▸ About this task
From the SambaNova article, extract the passage from "SambaNova Raises $1" up to and including "next-generation SN50 chip.", copying it word for word.

▸ Source document

━━━━━━

SambaNova Raises $1 Billion at $11 Billion Valuation — AI Chip Challenger Lands JPMorgan as Customer
July 8, 2026 — Palo Alto, CA — SambaNova Systems, the AI chip startup positioning itself as a serious rival to Nvidia, has raised $1 billion in a Series F round led by General Atlantic, pushing its valuation to $11 billion. The first close of the round comes just five months after its $350 million Series E and the launch of its next-generation SN50 chip.
The Palo Alto-based company, founded in 2017, has long been seen as one of the most credible challengers to Nvidia’s dominance in AI hardware. But this latest raise — backed by a powerhouse list of investors including Seligman Ventures, T. Rowe Price, Capital Group, BlackRock, Intel, and the Qatar Investment Authority — signals that the “inference revolution” is shifting from hype to real enterprise deployment.
Why This Raise Matters
While Nvidia has owned the AI training market with its GPUs, SambaNova is betting big on AI inference — the phase where a trained model actually processes data and generates outputs. As generative AI moves from labs into real-world applications, inference workloads are exploding, and companies want hardware specifically built for that job.
SambaNova’s SN50 chip, unveiled in February 2026 and set to begin shipping in the second half of this year, is designed to handle multi-trillion-parameter models on a single rack. CEO Rodrigo Liang told TechCrunch that the company’s edge is “premium inference” — running the largest models, and running them fast.

━━━━━━

▸ Extracted information
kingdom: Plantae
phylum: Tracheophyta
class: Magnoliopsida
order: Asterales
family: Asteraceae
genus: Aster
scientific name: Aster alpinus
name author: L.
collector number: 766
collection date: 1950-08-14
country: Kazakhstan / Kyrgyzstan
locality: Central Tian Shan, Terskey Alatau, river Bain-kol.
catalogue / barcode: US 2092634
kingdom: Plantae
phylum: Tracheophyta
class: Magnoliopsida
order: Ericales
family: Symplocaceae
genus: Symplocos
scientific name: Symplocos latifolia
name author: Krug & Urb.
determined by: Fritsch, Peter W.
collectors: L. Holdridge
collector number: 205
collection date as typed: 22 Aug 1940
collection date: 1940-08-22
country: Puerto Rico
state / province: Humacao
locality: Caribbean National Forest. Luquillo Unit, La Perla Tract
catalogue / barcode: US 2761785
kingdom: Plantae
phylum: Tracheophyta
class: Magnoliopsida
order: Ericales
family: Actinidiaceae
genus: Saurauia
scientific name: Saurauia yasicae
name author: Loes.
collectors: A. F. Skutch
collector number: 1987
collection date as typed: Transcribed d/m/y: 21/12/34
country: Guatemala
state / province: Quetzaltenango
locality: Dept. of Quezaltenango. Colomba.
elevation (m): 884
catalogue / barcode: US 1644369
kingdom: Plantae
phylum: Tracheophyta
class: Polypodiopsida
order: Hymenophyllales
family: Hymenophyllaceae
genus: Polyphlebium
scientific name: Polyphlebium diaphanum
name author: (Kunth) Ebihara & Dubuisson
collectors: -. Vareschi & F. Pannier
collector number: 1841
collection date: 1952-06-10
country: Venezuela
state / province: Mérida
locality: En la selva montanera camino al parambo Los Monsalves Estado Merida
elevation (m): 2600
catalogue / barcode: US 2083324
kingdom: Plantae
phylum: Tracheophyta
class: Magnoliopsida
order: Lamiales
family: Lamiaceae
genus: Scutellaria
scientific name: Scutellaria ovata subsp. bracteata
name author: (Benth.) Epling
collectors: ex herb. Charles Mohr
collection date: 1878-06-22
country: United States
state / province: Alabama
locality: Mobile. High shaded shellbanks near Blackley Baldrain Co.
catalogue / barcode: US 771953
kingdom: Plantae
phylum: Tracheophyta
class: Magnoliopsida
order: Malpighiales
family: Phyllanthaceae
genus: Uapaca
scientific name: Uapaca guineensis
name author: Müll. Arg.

━━━━━━

▸ The completed task
SambaNova Raises $1 Billion at $11 Billion Valuation — AI Chip Challenger Lands JPMorgan as Customer
July 8, 2026 — Palo Alto, CA — SambaNova Systems, the AI chip startup positioning itself as a serious rival to Nvidia, has raised $1 billion in a Series F round led by General Atlantic, pushing its valuation to $11 billion. The first close of the round comes just five months after its $350 million Series E and the launch of its next-generation SN50 chip.